Matt Katz: They did cut out of the bill a $15 federal minimum wage mandate, and that's something that 59% of Americans support. Is this something, the minimum wage, that could come back later on in the Biden administration? Are Democrats going to keep pushing this?
Heather Long: They're certainly indicating they're going to try. I think the hardest debate for the White House is there's fairly widespread support to raise the federal minimum wage from $7.25 an hour to something like $11 or $12 an hour, they could probably get bipartisan support and even business support for that. The question is, do they try to go to $15? Can they actually do that? That's where you see a lot of pushback as the $15 number is pretty high in certain parts of the country in West Virginia, and places like Mississippi. That's where the pushback comes. I think it's going to be a really hard choice for Biden.
Matt Katz: The expanded child tax credit is only expected to last the year and families can use it to pay rent, buy groceries, pay for babysitters, but what could taking away this benefit after just one year mean for those families? Are members of the Democratic Party hoping that the expanded child tax credit will last beyond this year? Is that something that's possible?
Heather Long: You've hit on one of the biggest problems, if you will, with this bill, and that is, yes, it's arguably the biggest anti-poverty action from the government in decades, but most of the aid only lasts for 2021, for one year. Sitting here a year from now, in 2022, a lot of families are suddenly going to feel like they are taking a hit on their income, that suddenly their income is $3,000 or $4,000 or $5,000 less. There is certainly a lot of hope among Democratic leaders in the White House that a number of these programs can be expanded and made permanent, particularly that child tax credit, and the expanded earned income tax credit, and some of the health care subsidies in this bill, but that's not guaranteed.
Matt Katz: Before I let you go, Heather, we know that Black and Hispanic families have borne the brunt of the Coronavirus and then the resulting economic downturn. What is this pandemic aid mean for Black and Hispanic families specifically? Are you able to drill down on that?
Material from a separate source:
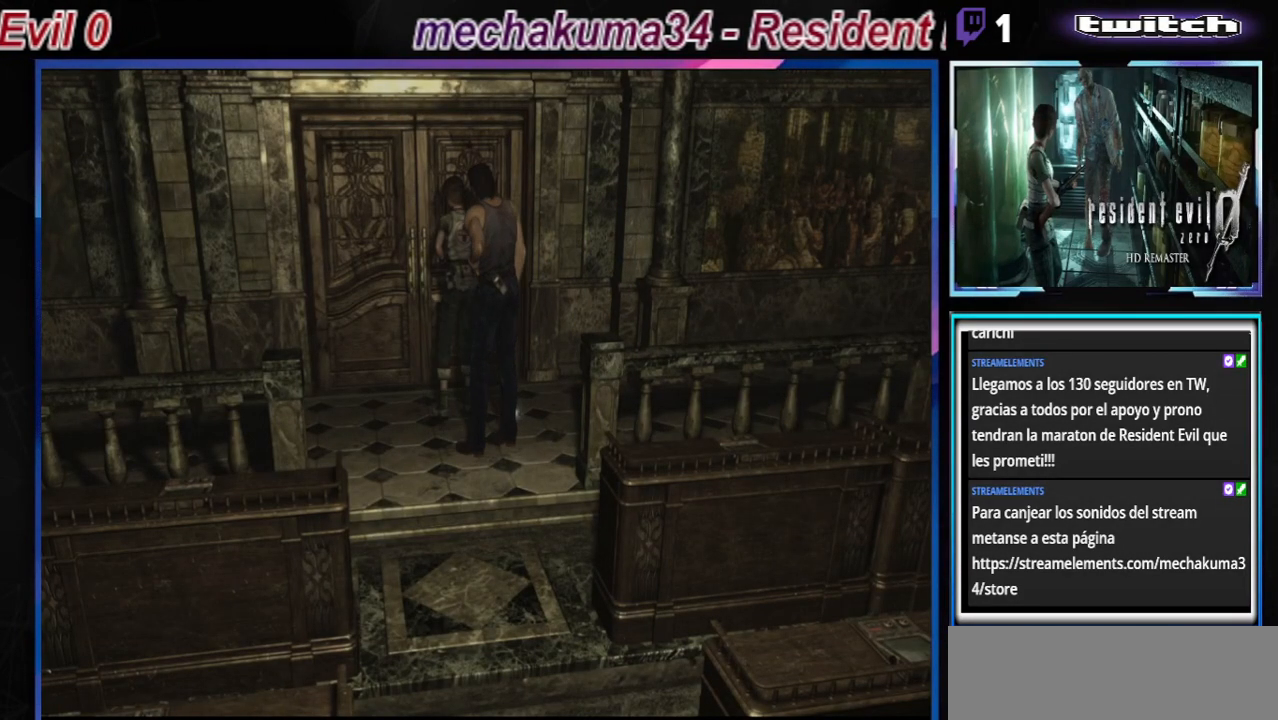
{"buttons": [], "left_stick": "center", "events": []}
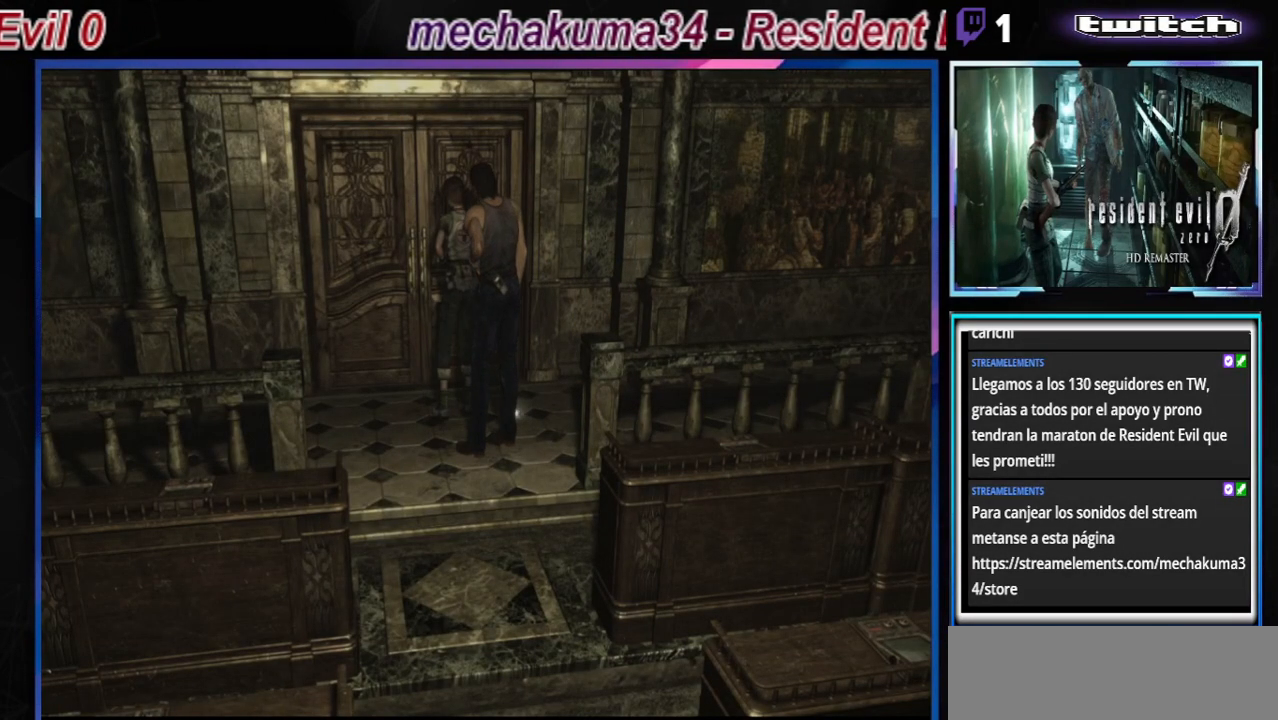
{"buttons": [], "left_stick": "center", "events": []}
Heather Long: Obviously, Black and Hispanic families have seen some of the slowest rebounded jobs, particularly Black women, even sitting here in March of 2021, when some of the economy has recovered. Because of the focus on the bottom 40% of Americans, the Black and Hispanic families in some ways would get a bigger boost from this bill. When we talk about 13 million Americans being lifted above the poverty line doesn't mean that everything will be fine, but they would be above the poverty line. It would really, really boost a lot of Black and Hispanic families above that poverty line.
Matt Katz: Heather Long is an economics correspondent for The Washington Post. Thanks, Heather.